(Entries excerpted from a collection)
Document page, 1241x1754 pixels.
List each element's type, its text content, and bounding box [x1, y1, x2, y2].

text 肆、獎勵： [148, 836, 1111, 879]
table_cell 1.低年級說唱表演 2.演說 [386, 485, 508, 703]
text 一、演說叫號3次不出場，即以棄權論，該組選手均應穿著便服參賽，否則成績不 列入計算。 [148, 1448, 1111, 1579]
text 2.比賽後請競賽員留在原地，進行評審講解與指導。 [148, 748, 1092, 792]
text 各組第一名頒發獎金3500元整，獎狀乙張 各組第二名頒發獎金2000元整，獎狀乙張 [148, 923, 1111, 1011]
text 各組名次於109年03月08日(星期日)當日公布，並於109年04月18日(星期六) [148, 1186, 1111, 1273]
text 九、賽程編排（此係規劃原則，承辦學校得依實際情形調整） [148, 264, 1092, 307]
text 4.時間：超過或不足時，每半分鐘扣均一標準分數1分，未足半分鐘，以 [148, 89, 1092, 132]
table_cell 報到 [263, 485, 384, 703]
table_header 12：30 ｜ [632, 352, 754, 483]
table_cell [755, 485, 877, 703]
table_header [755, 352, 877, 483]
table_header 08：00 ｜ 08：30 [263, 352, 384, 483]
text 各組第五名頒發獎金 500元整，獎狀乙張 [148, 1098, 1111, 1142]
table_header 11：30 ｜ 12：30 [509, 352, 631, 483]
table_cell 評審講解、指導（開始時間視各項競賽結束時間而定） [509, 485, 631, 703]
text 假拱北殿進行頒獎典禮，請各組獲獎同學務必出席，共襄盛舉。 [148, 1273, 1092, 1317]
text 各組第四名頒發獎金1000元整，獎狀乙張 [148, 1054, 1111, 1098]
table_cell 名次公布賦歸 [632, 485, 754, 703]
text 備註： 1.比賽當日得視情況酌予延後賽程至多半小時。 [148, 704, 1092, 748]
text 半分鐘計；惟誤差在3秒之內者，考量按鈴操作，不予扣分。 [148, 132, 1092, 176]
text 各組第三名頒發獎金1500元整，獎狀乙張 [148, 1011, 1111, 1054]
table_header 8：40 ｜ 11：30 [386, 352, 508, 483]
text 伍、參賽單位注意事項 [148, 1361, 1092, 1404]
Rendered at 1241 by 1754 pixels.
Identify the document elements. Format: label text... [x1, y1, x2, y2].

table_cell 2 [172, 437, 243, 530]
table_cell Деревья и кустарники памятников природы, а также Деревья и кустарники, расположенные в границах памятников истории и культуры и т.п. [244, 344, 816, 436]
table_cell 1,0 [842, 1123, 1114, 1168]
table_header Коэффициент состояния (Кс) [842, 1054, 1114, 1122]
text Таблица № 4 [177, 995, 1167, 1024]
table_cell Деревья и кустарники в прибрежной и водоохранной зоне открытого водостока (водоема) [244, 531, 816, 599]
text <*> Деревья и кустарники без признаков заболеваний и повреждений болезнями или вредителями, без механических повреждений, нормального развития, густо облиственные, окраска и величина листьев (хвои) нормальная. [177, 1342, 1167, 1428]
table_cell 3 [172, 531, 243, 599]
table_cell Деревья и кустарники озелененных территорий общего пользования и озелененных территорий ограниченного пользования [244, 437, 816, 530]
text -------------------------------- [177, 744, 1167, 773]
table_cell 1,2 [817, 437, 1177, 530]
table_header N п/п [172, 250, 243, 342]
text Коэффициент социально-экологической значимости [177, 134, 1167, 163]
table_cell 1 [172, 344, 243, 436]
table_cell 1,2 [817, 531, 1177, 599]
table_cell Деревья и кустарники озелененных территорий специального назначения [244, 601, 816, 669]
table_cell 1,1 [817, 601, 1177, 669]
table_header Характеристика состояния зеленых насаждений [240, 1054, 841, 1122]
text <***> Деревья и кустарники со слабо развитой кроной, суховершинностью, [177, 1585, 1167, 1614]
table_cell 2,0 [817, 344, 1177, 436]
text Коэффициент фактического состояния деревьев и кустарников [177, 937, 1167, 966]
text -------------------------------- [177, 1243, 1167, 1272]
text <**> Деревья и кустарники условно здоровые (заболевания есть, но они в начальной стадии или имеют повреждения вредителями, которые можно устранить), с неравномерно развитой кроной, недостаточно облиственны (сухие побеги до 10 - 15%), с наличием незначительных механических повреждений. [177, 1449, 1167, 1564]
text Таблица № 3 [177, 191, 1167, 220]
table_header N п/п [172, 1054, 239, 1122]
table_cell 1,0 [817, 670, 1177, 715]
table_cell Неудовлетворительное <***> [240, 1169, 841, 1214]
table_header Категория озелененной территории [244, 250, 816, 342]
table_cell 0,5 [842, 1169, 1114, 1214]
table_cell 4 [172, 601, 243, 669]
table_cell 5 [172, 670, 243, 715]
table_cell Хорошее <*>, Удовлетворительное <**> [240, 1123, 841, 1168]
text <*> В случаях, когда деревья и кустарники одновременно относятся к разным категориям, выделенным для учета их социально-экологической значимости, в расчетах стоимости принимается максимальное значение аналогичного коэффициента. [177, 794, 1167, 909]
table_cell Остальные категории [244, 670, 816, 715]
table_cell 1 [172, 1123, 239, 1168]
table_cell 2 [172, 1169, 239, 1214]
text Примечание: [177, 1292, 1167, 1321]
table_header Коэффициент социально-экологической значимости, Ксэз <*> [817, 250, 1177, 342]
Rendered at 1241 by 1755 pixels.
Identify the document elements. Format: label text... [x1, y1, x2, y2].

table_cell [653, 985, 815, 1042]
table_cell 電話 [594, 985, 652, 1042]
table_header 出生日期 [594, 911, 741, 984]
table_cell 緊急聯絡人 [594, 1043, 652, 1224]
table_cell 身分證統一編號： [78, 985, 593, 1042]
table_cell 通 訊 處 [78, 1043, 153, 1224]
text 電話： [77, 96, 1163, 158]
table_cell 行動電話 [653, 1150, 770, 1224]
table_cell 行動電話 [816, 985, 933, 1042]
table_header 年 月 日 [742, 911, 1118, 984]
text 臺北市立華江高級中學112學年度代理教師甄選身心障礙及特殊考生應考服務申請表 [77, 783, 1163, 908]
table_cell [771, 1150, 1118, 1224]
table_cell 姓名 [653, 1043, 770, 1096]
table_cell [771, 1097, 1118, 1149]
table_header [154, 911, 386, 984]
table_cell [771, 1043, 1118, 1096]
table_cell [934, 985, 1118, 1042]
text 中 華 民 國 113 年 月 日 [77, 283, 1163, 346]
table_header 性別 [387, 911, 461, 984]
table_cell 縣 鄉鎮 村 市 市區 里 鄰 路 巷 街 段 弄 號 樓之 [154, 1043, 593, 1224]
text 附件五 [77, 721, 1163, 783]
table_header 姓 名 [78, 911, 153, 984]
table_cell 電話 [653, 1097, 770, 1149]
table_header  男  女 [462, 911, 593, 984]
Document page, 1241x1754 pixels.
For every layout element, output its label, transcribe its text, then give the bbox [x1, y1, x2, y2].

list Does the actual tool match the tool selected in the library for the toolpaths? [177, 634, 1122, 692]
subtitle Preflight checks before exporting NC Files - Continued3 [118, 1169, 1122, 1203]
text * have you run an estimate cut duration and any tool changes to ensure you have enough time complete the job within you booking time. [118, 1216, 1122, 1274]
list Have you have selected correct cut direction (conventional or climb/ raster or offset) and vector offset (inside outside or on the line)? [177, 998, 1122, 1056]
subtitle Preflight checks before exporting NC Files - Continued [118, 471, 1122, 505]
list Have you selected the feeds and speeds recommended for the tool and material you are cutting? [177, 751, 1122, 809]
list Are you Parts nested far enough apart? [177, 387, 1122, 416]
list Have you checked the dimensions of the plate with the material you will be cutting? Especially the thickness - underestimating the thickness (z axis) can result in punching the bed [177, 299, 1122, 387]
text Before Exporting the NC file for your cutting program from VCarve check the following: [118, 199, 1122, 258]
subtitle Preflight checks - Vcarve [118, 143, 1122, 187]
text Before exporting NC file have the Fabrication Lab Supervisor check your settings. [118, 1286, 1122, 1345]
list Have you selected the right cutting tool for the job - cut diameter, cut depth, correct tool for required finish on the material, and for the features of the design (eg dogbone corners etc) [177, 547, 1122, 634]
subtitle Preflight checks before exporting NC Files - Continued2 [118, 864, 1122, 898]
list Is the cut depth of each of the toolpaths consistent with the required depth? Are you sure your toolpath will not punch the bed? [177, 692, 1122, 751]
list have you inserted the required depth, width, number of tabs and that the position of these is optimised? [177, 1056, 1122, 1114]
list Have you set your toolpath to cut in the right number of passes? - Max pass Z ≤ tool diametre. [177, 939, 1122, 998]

Objective -
Please copy the part that opens with the line containing "table_cell 2 [172, 437, 243, 530]" and closes with the line containing "table_cell Деревья и кустарники озелененных территорий общего", both included, without changing a character.

Task response -
table_cell 2 [172, 437, 243, 530]
table_cell Деревья и кустарники памятников природы, а также Деревья и кустарники, расположенные в границах памятников истории и культуры и т.п. [244, 344, 816, 436]
table_cell 1,0 [842, 1123, 1114, 1168]
table_header Коэффициент состояния (Кс) [842, 1054, 1114, 1122]
text Таблица № 4 [177, 995, 1167, 1024]
table_cell Деревья и кустарники в прибрежной и водоохранной зоне открытого водостока (водоема) [244, 531, 816, 599]
text <*> Деревья и кустарники без признаков заболеваний и повреждений болезнями или вредителями, без механических повреждений, нормального развития, густо облиственные, окраска и величина листьев (хвои) нормальная. [177, 1342, 1167, 1428]
table_cell 3 [172, 531, 243, 599]
table_cell Деревья и кустарники озелененных территорий общего пользования и озелененных территорий ограниченного пользования [244, 437, 816, 530]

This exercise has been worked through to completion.